RECORDS SHOWN Block Start
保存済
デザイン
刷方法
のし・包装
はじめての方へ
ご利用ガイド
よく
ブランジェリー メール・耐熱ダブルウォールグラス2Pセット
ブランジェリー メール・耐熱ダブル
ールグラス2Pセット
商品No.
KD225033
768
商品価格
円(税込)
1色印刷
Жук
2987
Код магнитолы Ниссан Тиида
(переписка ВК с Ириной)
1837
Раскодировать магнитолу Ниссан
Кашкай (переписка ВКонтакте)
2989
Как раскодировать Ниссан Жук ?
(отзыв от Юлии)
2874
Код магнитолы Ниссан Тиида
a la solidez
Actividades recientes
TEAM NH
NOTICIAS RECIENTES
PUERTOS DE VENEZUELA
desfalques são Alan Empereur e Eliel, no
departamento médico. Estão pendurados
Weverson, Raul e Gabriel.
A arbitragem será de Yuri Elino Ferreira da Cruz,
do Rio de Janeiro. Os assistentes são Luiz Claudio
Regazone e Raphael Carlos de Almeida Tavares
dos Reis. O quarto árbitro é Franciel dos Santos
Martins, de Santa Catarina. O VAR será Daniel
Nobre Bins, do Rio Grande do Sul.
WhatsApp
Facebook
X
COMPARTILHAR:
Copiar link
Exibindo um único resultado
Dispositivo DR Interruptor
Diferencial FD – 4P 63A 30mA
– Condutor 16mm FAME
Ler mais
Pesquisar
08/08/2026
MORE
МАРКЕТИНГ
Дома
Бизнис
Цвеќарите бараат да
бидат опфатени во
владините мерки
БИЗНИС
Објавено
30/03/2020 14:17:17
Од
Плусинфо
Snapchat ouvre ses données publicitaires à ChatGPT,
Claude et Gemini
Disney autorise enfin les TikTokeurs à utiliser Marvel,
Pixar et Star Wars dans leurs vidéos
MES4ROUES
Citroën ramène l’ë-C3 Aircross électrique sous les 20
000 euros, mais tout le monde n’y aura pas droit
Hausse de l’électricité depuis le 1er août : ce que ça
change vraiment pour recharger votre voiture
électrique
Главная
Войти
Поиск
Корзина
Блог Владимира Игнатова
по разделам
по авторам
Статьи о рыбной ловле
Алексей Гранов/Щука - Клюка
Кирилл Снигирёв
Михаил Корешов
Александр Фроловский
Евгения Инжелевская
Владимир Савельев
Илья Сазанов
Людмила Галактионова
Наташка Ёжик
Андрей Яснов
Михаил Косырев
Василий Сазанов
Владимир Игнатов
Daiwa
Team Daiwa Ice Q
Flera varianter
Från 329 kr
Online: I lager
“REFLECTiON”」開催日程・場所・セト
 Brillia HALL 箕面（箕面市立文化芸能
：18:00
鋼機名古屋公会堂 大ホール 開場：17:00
RECORDS SHOWN Block End
=== PROBLEM STATEMENT ===
Show all lines above containing "ブランジェリー".

=== WRITTEN SOLUTION ===
ブランジェリー メール・耐熱ダブルウォールグラス2Pセット
ブランジェリー メール・耐熱ダブル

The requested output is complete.